Extracted information –
◆ ◆ ◆

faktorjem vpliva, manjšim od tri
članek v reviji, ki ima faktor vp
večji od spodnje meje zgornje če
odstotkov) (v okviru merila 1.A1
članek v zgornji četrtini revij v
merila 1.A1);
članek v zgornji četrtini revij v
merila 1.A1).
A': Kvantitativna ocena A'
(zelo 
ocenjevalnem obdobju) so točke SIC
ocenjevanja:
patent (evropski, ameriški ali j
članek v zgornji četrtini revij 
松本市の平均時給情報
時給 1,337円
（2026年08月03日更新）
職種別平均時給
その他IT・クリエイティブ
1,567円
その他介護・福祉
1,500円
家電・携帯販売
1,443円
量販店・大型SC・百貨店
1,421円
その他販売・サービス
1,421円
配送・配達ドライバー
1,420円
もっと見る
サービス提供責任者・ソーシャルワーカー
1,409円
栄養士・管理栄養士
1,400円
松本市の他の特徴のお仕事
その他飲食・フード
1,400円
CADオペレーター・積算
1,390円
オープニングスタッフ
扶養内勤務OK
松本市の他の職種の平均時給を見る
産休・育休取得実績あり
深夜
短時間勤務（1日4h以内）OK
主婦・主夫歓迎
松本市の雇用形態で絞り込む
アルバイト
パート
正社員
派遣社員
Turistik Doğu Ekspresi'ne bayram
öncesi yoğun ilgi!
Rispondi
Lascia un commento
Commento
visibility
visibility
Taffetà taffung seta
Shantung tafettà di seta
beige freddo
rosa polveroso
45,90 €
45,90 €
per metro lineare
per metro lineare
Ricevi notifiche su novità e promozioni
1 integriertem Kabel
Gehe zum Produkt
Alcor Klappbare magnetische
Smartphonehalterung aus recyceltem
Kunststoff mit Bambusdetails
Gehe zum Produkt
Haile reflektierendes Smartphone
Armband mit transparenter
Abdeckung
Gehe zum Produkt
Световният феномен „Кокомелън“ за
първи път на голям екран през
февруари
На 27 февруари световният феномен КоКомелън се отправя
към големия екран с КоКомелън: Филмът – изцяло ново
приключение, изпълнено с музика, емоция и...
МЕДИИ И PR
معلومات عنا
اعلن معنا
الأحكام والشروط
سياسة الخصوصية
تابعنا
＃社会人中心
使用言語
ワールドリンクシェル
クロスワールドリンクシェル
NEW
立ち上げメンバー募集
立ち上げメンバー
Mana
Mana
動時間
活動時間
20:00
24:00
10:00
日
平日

◆ ◆ ◆

Extract every line from the items above that contains the string "seta". Matching is case-sensitive.

Written reply –
Taffetà taffung seta
Shantung tafettà di seta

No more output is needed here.